Top of Dataset records

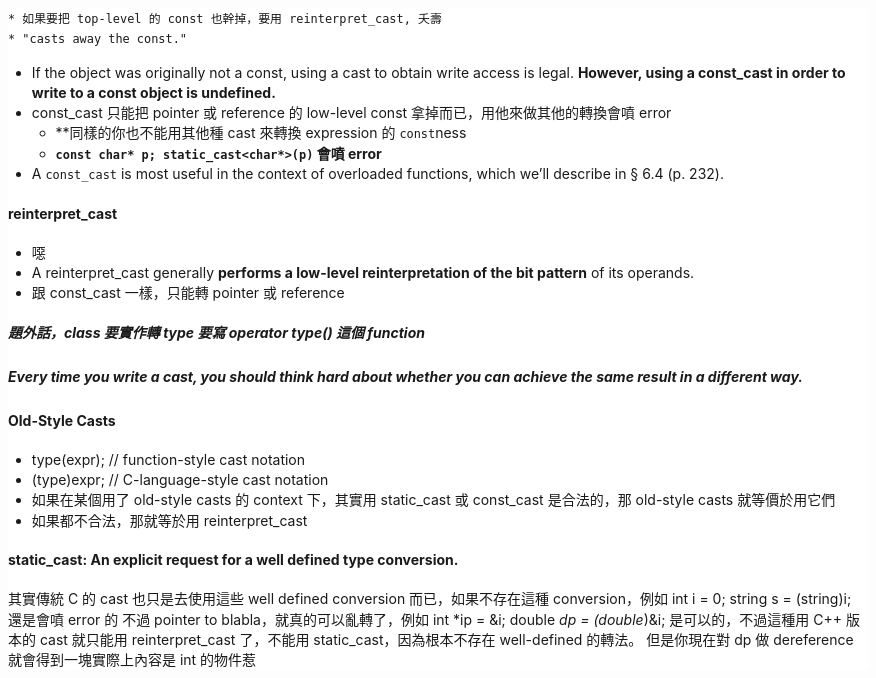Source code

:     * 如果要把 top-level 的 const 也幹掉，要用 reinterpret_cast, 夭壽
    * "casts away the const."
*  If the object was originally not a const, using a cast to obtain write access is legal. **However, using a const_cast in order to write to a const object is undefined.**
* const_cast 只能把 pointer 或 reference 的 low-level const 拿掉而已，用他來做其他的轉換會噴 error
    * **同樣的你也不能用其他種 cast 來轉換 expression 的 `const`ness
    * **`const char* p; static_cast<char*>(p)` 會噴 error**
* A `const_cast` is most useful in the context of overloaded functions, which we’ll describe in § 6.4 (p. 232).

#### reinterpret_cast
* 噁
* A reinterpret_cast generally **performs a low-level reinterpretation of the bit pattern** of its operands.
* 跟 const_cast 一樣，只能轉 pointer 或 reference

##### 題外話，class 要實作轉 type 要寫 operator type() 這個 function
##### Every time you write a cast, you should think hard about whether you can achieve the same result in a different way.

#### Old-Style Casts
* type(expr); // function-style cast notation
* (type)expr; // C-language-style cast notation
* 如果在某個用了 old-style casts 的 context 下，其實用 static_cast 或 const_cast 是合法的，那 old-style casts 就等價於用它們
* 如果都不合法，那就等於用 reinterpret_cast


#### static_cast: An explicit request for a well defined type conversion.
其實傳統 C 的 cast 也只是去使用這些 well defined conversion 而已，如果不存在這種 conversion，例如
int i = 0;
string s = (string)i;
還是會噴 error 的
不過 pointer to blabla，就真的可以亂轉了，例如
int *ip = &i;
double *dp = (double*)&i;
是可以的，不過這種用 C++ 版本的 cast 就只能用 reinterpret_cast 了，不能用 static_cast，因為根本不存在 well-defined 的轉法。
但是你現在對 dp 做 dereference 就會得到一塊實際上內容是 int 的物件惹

Bottom of Dataset records
Top of Dataset records

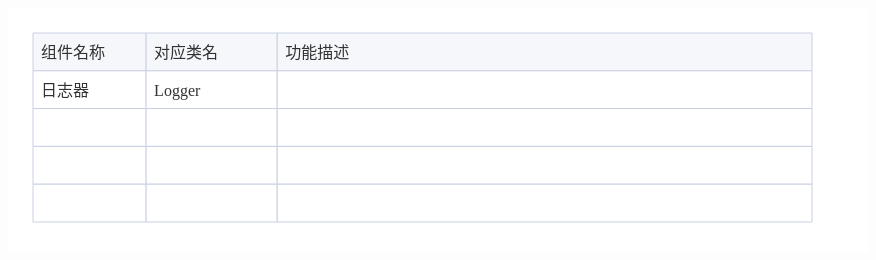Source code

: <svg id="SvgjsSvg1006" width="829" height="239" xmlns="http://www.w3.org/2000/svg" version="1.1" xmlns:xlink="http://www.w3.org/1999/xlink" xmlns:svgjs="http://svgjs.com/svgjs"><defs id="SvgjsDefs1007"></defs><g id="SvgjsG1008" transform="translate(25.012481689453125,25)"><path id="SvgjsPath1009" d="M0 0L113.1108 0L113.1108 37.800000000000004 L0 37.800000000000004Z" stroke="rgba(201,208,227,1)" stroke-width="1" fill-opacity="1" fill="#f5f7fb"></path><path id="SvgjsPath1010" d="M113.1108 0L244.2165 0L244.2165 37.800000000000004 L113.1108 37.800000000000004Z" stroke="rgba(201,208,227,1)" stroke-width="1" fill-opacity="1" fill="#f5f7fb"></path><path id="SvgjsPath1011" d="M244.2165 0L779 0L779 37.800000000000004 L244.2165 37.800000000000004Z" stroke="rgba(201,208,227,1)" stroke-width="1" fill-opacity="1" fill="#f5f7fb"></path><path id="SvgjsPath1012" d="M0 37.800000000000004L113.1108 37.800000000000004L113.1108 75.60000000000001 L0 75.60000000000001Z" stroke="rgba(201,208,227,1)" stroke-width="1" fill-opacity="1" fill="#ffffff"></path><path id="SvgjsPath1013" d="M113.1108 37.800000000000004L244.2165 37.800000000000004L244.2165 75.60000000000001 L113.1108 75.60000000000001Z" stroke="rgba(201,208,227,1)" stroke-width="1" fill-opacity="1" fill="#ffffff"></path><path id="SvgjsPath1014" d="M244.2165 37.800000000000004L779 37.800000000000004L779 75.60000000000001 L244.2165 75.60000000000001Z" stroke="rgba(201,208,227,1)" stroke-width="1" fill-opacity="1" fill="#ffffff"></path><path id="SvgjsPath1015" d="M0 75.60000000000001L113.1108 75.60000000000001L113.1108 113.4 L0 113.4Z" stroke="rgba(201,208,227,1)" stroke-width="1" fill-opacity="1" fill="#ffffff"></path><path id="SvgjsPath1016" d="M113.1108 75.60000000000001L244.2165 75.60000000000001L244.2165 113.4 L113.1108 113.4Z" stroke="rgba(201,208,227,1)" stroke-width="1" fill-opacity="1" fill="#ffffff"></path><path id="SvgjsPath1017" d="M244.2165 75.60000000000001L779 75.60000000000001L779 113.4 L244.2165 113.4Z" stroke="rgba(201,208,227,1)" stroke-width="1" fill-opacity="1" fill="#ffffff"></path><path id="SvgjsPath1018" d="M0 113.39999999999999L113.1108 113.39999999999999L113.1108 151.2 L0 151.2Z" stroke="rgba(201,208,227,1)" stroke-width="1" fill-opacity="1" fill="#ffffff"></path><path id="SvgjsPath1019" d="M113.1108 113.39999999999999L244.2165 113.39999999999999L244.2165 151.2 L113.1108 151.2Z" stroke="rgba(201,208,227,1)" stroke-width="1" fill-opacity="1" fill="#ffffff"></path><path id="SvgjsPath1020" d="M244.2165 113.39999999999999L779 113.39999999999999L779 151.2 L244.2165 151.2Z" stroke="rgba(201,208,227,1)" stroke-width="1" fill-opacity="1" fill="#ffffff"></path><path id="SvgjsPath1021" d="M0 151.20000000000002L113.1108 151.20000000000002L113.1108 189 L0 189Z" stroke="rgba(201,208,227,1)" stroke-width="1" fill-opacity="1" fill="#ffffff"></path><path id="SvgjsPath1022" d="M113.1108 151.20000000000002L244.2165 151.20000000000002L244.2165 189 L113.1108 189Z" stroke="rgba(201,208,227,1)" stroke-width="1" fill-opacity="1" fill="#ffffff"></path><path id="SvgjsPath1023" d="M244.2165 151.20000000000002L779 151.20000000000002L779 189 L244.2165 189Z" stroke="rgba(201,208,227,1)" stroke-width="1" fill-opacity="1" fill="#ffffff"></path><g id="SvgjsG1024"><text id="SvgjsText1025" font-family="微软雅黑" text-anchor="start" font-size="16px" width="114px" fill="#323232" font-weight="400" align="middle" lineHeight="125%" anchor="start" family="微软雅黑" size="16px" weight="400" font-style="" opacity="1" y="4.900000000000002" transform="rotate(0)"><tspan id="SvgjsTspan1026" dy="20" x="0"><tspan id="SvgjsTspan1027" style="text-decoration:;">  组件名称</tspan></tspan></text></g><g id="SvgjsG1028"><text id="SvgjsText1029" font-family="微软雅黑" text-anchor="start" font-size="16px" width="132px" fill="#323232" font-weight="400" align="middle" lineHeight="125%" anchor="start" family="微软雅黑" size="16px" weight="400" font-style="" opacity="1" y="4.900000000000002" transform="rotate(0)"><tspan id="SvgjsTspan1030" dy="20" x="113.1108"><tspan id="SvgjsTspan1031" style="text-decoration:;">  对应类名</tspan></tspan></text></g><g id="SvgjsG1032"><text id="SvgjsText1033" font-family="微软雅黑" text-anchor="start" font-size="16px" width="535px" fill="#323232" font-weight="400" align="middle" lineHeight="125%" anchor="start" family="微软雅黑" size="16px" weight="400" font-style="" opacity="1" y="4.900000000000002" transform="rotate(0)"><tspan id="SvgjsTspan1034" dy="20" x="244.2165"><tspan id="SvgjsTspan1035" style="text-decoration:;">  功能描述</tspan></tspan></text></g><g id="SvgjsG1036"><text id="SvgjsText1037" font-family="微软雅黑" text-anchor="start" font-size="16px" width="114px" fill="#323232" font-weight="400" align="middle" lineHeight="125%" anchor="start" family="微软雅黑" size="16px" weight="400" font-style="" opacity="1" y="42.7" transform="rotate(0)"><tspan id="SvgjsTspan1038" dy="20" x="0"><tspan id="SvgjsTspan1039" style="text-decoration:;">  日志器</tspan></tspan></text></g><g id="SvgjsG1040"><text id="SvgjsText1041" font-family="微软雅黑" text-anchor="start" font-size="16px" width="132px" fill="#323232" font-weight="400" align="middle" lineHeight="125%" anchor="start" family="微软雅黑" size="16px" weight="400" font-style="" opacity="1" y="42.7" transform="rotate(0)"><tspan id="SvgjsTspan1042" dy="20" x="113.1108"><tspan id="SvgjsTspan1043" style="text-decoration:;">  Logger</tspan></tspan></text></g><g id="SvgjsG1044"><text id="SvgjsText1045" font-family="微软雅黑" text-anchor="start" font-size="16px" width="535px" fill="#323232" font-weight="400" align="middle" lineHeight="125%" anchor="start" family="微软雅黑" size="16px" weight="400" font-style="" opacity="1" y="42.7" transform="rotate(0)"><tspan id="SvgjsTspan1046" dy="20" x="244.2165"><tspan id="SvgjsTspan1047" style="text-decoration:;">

Bottom of Dataset records
Top of Dataset records

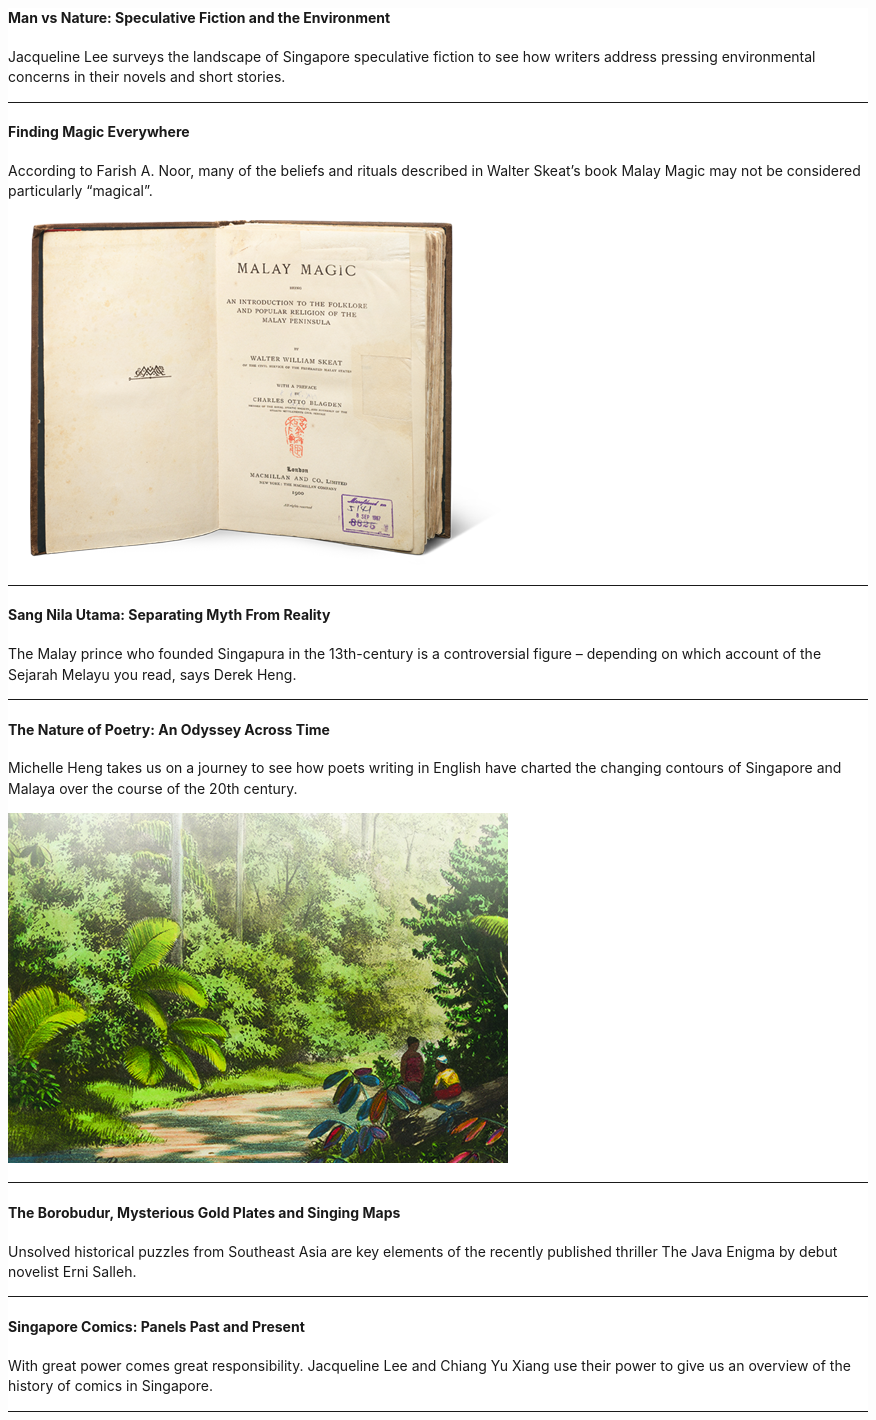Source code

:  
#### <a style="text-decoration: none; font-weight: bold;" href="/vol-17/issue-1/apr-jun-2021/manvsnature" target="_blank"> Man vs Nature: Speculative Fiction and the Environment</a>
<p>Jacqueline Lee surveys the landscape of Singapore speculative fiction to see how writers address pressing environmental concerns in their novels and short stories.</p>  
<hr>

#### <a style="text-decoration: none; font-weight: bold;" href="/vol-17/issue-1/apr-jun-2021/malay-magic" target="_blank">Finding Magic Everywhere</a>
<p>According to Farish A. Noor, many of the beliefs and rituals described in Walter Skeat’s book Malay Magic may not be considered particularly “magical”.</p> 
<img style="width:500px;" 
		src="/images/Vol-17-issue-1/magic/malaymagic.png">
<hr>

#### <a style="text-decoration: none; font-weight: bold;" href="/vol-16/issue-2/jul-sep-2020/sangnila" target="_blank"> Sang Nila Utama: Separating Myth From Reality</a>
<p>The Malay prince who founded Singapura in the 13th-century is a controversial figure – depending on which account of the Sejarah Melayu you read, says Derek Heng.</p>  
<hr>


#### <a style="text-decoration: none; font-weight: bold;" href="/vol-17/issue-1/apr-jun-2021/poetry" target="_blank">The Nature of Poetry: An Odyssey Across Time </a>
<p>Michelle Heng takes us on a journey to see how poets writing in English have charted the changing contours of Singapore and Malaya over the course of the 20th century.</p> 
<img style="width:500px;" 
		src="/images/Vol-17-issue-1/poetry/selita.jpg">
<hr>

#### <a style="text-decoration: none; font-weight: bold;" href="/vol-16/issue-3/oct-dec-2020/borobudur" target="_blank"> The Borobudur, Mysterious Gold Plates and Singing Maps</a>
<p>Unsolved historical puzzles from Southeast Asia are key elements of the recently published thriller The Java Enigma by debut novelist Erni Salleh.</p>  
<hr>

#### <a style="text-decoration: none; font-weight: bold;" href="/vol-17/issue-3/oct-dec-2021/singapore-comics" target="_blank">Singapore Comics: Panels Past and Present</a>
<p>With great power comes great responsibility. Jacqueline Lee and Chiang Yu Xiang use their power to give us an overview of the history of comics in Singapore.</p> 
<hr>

Bottom of Dataset records

Task objective:
Where "conversion" occurs in a line of the data above, count that line. Give the final count and no other words.

Expected answer:
2